---------- Dataset ----------

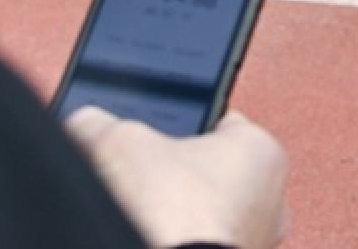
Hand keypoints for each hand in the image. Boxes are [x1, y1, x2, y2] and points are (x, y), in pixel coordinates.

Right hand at [67, 107, 288, 248]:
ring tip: (138, 213)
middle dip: (176, 174)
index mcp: (261, 149)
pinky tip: (147, 238)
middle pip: (213, 172)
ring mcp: (254, 242)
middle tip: (139, 174)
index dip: (182, 124)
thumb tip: (85, 123)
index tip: (155, 129)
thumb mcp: (118, 144)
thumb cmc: (167, 210)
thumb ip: (99, 124)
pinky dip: (180, 244)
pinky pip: (202, 247)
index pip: (221, 121)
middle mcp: (271, 199)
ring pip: (208, 215)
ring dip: (177, 216)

----------

• Task objective: A faithful copy is required of the lines from the one with "thumb mcp: (118, 144)" through the last line of the data; please add nothing.

• Exercise solution:
thumb mcp: (118, 144)
thumb cmc: (167, 210)
thumb ip: (99, 124)
pinky dip: (180, 244)
pinky pip: (202, 247)
index pip: (221, 121)
middle mcp: (271, 199)
ring pip: (208, 215)
ring dip: (177, 216)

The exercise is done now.